At the weekend government laid out conditions under which land would be expropriated without compensation.
It says a new Bill submitted to Parliament will pass constitutional muster and reassure investors who are concerned about property rights.
Government says its aim is to enact legislation that would facilitate the confiscation of land without reimbursement in cases which it is unused, abandoned or poses a safety risk.
Ngcukaitobi explains why he thinks the government’s decisions lack clarity.
“On the one hand the government says that the Constitution does not make provision for the expropriation of land without compensation and therefore it’s necessary to amend the constitution to make that possible. On the other hand, they accept that the Constitution permits expropriation without compensation and that is why they wanted the Expropriation Act.”
The video below is Adv Ngcukaitobi’s interview on Morning Live:
“The reason is lack of policy co-ordination within the state and I use the state in broad terms because I’m quite aware that the process of amending the Constitution is being undertaken by Parliament and not by the executive,” explains Ngcukaitobi.
The suggested Expropriation Bill of 2020 has been gazetted and submitted to Parliament for consideration.
A member of the Inter-ministerial Committee on Land Reform, Public Works and Infrastructure Minister, Patricia de Lille, says South Africans will have an opportunity to participate as Parliament considers, debates and consults on the Bill.
“The Constitution provides that compensation for expropriation must be “just and equitable” having regard to all relevant circumstances. the bill outlines circumstances when it may be just and equitable for nil compensation to be paid.
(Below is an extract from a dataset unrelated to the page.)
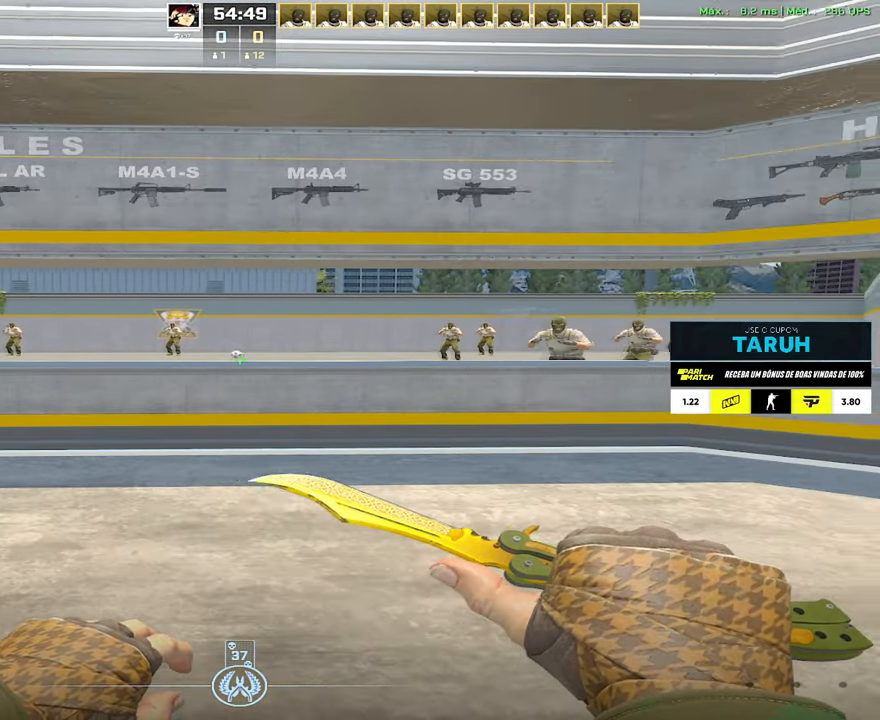
{"keys": ["d"], "mouse": [], "events": []}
She added it does not prescribe that nil compensation will be paid in these circumstances. The Bill provides that the amount of compensation will be determined by the courts.”
Tensions in rural areas
Earlier, Agriculture, Land Reform and Rural Development Minister, Thoko Didiza, announced that a task team will be set up to investigate growing tensions in rural areas, saying the Interministerial Committee on Land Reform is concerned about the violent crimes taking place in South Africa’s rural areas and the impact it has on the agricultural sector.
“The issue that the IMC resolved on the task team is because beyond just ordinary crimes. In the meeting that Minister Bheki Cele had in New Castle area where there was an imbizo that included farm workers, farmers, communities, some of the issues that was raised as matters that increase tension among those communities related to land issues and stock being kept.”